[[ Provided data, beginning ]]
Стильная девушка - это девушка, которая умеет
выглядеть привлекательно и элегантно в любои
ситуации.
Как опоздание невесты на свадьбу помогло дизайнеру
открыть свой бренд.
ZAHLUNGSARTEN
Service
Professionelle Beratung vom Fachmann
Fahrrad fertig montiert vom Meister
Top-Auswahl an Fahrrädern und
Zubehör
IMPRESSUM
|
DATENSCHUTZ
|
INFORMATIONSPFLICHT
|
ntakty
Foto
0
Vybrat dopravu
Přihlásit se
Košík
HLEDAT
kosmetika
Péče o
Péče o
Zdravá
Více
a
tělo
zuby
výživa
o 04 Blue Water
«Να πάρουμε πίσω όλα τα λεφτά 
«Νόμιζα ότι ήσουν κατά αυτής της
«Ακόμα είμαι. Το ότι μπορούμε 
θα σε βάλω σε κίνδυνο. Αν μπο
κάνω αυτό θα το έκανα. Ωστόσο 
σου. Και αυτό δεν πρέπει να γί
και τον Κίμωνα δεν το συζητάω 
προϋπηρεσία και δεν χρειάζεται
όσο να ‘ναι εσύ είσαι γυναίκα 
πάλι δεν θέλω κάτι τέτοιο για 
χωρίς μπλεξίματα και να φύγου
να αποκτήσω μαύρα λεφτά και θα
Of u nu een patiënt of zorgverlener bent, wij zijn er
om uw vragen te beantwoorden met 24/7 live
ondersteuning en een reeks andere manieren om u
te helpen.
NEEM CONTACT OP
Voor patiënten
[[ Provided data, end ]]
▶ Aim of the task
Rewrite all of the saved entries above with the word "Košík" replaced by "Nákupní košík", leaving everything else unchanged.

▶ Exercise answer
Стильная девушка - это девушка, которая умеет
выглядеть привлекательно и элегантно в любои
ситуации.
Как опоздание невесты на свадьбу помогло дизайнеру
открыть свой бренд.
ZAHLUNGSARTEN
Service
Professionelle Beratung vom Fachmann
Fahrrad fertig montiert vom Meister
Top-Auswahl an Fahrrädern und
Zubehör
IMPRESSUM
|
DATENSCHUTZ
|
INFORMATIONSPFLICHT
|
ntakty
Foto
0
Vybrat dopravu
Přihlásit se
Nákupní košík
HLEDAT
kosmetika
Péče o
Péče o
Zdravá
Více
a
tělo
zuby
výživa
o 04 Blue Water
«Να πάρουμε πίσω όλα τα λεφτά 
«Νόμιζα ότι ήσουν κατά αυτής της
«Ακόμα είμαι. Το ότι μπορούμε 
θα σε βάλω σε κίνδυνο. Αν μπο
κάνω αυτό θα το έκανα. Ωστόσο 
σου. Και αυτό δεν πρέπει να γί
και τον Κίμωνα δεν το συζητάω 
προϋπηρεσία και δεν χρειάζεται
όσο να ‘ναι εσύ είσαι γυναίκα 
πάλι δεν θέλω κάτι τέτοιο για 
χωρίς μπλεξίματα και να φύγου
να αποκτήσω μαύρα λεφτά και θα
Of u nu een patiënt of zorgverlener bent, wij zijn er
om uw vragen te beantwoorden met 24/7 live
ondersteuning en een reeks andere manieren om u
te helpen.
NEEM CONTACT OP
Voor patiënten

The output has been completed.